Is there a name for this specific interpretation of QM?!
A natural and interesting choice would be an ensemble with the density equal to $|\psi^2|$. That case would be interesting because:
- The wave function would determine the ensemble. ($|\psi^2|$ the density, and Bohm's piloting mechanism the velocity).
- The ensemble (if large enough) would determine the wave function: $|\psi|$ from density and its phase from the collective movement because by Bohm's mechanism that is equal to the probability current $\text{Im}(\psi^* \nabla\psi)$, which then only leaves a total phase factor unknown.
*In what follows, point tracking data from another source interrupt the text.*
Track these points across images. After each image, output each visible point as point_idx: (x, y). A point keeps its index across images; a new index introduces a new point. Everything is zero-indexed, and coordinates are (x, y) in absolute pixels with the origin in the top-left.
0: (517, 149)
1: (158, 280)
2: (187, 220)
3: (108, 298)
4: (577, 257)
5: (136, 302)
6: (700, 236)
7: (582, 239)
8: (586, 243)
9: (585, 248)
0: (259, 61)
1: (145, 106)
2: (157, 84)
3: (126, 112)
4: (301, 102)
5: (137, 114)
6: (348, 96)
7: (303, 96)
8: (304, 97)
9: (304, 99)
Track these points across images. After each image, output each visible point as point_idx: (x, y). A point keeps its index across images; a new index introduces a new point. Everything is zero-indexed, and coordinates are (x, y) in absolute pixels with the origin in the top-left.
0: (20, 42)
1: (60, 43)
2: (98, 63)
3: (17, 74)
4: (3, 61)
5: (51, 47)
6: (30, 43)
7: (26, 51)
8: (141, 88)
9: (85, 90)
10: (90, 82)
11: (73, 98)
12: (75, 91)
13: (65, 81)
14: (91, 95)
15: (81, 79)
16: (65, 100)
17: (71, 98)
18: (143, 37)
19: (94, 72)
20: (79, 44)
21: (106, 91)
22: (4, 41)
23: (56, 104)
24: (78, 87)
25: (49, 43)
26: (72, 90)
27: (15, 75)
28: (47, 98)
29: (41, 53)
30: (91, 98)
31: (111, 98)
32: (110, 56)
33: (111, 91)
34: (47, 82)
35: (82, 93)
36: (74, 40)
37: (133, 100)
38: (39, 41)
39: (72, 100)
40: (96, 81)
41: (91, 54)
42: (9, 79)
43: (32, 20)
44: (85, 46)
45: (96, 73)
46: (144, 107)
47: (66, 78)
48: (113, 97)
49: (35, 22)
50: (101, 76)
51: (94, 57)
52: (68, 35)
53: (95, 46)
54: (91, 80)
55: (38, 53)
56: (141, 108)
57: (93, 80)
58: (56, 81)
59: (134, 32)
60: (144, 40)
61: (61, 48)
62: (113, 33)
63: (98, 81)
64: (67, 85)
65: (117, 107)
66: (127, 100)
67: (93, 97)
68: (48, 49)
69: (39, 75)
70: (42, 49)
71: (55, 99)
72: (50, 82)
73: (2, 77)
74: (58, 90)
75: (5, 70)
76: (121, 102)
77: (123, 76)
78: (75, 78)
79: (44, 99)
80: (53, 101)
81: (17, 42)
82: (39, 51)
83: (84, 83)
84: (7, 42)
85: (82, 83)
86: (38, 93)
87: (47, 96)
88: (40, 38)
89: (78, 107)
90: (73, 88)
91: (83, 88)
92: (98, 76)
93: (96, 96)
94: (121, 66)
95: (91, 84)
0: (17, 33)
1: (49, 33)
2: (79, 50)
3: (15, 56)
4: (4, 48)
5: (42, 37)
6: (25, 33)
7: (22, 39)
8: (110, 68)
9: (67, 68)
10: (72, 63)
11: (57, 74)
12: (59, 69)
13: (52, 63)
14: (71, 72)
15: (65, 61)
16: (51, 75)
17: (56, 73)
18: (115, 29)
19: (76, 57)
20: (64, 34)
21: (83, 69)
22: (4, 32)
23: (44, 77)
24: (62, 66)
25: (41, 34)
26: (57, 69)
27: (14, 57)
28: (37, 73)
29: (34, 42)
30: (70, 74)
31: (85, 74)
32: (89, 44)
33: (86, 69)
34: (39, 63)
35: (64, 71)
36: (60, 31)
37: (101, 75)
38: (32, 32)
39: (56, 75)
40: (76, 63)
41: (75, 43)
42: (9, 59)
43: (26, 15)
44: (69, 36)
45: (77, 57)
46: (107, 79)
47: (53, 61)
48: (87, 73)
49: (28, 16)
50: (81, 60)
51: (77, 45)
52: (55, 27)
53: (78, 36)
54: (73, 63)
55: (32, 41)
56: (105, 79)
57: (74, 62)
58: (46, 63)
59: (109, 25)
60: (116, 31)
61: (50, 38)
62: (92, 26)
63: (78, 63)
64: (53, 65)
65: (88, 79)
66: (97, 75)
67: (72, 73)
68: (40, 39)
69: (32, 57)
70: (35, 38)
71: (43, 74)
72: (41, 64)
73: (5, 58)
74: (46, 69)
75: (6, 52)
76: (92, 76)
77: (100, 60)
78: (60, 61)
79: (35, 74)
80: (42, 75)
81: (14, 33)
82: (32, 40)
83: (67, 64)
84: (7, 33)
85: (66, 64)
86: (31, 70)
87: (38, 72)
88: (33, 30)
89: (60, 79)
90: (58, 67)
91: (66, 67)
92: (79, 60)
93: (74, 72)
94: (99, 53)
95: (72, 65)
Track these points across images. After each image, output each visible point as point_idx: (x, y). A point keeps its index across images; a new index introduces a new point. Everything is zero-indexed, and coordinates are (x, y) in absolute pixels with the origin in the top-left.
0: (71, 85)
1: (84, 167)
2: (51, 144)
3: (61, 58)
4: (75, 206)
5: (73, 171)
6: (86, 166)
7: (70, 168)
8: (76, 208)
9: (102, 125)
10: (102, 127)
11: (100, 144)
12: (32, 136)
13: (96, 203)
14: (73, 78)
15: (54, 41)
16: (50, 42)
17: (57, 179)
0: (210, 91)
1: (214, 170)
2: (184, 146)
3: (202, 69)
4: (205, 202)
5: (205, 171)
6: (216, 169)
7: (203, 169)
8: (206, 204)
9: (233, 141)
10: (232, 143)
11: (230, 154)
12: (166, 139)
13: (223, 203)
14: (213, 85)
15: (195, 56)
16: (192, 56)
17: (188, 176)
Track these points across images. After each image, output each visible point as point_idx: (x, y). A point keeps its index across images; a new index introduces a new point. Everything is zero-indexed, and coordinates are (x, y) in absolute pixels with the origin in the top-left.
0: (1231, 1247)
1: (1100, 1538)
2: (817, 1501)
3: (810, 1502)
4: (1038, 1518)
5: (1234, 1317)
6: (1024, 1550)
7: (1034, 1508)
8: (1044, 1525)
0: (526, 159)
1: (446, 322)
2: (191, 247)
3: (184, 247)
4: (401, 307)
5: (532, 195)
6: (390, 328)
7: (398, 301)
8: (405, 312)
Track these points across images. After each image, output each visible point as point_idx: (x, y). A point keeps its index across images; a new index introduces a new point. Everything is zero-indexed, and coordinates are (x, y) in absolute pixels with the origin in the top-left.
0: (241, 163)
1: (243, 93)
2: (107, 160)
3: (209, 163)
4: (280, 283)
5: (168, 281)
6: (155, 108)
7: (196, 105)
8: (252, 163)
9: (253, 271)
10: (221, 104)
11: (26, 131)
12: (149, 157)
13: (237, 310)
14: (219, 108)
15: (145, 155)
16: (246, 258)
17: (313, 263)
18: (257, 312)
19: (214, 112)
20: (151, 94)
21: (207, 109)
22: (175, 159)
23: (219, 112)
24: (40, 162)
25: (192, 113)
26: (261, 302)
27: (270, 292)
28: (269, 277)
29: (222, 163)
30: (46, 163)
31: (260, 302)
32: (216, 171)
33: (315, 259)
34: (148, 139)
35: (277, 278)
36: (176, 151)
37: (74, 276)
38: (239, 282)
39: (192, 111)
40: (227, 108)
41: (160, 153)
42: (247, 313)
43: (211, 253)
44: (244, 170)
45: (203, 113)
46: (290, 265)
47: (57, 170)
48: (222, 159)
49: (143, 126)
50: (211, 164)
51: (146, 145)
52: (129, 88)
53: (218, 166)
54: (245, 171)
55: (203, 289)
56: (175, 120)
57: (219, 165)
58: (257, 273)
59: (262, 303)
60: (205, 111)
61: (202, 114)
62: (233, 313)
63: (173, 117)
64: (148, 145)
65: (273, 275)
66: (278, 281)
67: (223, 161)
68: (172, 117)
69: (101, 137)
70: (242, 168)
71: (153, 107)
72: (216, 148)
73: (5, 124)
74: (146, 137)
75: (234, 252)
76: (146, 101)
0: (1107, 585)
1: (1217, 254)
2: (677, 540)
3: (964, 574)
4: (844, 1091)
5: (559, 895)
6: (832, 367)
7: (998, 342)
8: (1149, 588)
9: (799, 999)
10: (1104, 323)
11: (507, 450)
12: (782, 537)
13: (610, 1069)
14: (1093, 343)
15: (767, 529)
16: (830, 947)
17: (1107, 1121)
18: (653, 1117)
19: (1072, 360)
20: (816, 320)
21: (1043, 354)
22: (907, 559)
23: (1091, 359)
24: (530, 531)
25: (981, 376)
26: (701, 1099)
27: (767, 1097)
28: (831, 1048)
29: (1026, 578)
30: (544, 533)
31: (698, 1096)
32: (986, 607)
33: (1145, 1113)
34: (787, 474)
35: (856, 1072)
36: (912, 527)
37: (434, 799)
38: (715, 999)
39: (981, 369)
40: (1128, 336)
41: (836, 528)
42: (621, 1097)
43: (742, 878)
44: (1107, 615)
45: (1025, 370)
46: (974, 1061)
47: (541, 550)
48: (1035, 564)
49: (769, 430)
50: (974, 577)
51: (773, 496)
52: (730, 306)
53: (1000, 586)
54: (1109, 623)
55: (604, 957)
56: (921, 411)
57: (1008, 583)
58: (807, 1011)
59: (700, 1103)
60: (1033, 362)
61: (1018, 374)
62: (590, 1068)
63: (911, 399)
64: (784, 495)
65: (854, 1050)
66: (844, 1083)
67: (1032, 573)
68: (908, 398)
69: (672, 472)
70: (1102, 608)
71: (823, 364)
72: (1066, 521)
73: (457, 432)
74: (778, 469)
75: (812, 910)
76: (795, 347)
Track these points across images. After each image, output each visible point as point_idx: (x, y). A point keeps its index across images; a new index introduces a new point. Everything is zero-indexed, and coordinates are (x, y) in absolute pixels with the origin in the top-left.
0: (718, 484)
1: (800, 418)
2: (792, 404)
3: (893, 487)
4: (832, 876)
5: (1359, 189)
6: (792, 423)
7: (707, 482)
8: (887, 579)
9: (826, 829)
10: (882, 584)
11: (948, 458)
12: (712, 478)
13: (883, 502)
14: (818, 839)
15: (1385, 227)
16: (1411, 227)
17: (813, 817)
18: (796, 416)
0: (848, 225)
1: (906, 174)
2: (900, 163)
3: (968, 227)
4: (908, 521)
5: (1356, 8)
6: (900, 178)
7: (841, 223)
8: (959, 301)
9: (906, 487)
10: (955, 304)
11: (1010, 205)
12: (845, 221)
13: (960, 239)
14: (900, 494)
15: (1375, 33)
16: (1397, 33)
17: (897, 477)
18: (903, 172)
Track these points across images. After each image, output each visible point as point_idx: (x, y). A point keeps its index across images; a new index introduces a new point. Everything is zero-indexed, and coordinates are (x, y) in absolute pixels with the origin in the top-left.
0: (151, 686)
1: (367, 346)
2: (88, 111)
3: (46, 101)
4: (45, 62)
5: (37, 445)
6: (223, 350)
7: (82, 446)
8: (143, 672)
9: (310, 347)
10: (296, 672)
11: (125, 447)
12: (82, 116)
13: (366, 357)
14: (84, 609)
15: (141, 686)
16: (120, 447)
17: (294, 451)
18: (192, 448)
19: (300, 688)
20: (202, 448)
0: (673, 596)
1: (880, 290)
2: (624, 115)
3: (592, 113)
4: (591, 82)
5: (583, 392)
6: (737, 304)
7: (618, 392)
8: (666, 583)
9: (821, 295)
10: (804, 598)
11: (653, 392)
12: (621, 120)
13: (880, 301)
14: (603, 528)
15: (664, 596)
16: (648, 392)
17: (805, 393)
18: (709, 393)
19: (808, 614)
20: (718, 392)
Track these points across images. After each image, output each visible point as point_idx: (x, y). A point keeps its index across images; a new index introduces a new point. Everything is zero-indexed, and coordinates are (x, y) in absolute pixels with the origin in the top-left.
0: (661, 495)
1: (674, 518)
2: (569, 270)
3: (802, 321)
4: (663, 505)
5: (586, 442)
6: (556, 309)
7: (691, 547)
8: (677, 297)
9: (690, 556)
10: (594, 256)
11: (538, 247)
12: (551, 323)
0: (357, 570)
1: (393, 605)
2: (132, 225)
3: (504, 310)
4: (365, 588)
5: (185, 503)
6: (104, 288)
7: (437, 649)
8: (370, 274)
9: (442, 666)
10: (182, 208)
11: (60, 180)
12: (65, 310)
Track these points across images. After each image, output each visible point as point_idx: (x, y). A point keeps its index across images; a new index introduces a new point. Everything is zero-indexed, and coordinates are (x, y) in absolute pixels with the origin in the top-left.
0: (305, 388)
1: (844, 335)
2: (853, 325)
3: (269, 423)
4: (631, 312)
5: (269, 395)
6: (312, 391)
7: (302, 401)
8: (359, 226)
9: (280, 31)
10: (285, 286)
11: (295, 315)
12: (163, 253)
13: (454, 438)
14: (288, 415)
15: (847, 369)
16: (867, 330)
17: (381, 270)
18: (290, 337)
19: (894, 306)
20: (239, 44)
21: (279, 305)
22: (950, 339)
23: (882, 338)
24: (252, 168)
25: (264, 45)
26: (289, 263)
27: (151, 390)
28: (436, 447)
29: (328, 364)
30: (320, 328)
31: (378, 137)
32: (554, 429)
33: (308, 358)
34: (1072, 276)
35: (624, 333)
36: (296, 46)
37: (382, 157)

- So it looks like a direct one-to-one correspondence between QM and a classical multiverse.
Generalization to multi-particle states, quantum-field wave functionals, and even fermion fields may be a problem, or it may be possible, but as already stated, the question here is simply: What is the name of this QM interpretation? (I don't find anything like "Bohm ensemble theory" or "classical many-worlds" when searching.)
NB: The many states in the ensemble here are already needed for a one-particle wave function, an $N$-particle wave function would of course need a big ensemble of $N$-tuples of particles.